Then in September, CNBC reported that Payment Facilitators (PFs) PayPal and Square were becoming worth more than some of the biggest banks in the U.S.
But this success is not limited to the PFs that are also payments giants. Smaller PFs are continuing to show financial strength, even in an economy that has been difficult for many segments.
Payment facilitator Fivestars announced in October that it had raised $52.5 million early last year. RealPage, a PF that serves the real estate industry recently announced its pending acquisition by a private equity firm with a valuation of about $10.2 billion.
What is it about the payment facilitator model that makes many of them attractive investments?
Growing Revenue
One primary factor is the recurring and scalable nature of payment processing revenue.
Payment providers make money on every transaction they process. Because software providers operating as payment facilitators manage their customers’ payment processing, they collect revenue from every payment transaction those merchants process – revenue that would otherwise go to third party providers.
As companies so tightly integrated with their customers’ businesses, payment facilitators have a distinct advantage when selling payment processing. They are able to eliminate the need for their customers to set up payments with those third parties in a separate process. Their status as trusted partners and vendors – and the simplicity of a payment offering that is embedded within a business’s software – makes them attractive payments partners for the entrepreneur or small business owner, who often has limited resources for dealing with multiple vendors and business processes.
The payment processing revenue then stands to grow as the PF’s base of payment-accepting merchants grows. This valuable and reliable revenue stream contributes to the solid business fundamentals that attract investors and increase valuations.
Expanding Opportunity
Another factor is the potential for growth in the fact that so many small and micro businesses do not yet accept card payments. Most larger businesses are already accepting payments with the help of legacy payment companies, but a significant number of smaller ones are still up for grabs. Bringing small and micromerchants into the digital payment fold makes the digital payments pie itself bigger.
There are reasons those smaller businesses are still so reliant on cash. Historically, they have found accepting card payments to be out of their reach, and traditional payment providers have found them challenging and expensive to reach.
Payment facilitators have found the secret to reaching many of these businesses by addressing their needs in ways that legacy providers simply didn’t. As noted before, they’ve created value by bundling payments with software the businesses are already using to manage other aspects of their operations. They’ve streamlined underwriting and onboarding to make the process of accepting payments much simpler.

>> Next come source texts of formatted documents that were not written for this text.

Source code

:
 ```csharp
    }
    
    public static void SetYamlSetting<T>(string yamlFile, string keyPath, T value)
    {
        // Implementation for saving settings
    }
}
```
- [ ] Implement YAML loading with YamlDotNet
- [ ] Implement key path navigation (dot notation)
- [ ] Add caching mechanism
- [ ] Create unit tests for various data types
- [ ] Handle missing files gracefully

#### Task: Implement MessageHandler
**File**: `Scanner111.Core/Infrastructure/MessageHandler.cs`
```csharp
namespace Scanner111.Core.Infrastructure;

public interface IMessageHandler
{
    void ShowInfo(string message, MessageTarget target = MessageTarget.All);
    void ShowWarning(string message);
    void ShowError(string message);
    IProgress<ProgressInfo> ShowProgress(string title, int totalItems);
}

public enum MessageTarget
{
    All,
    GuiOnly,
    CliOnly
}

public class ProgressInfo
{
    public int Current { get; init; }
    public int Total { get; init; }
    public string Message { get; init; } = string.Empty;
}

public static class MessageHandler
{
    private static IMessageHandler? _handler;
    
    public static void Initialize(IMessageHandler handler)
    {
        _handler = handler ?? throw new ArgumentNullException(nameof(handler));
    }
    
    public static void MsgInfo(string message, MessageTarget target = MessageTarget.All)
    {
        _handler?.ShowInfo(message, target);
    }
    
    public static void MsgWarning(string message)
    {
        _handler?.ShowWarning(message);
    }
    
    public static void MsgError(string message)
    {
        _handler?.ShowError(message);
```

By doing so, they have unlocked a huge market.
The Pandemic and Beyond
Small merchants’ shift to digital payments with the help of payment facilitators has been taking place over the last several years, but it has accelerated rapidly because of the pandemic. As their business customers pivoted to different ways of doing business, PFs were able to react quickly and provide valuable support to the industries they served.
Many businesses found an urgent need to go online or to accept digital payments for the first time, or to expand their online and contactless offerings. This need has once again demonstrated the strength of payment facilitators’ ability to do payments their way, likely solidifying their position as payment providers of choice for their customers.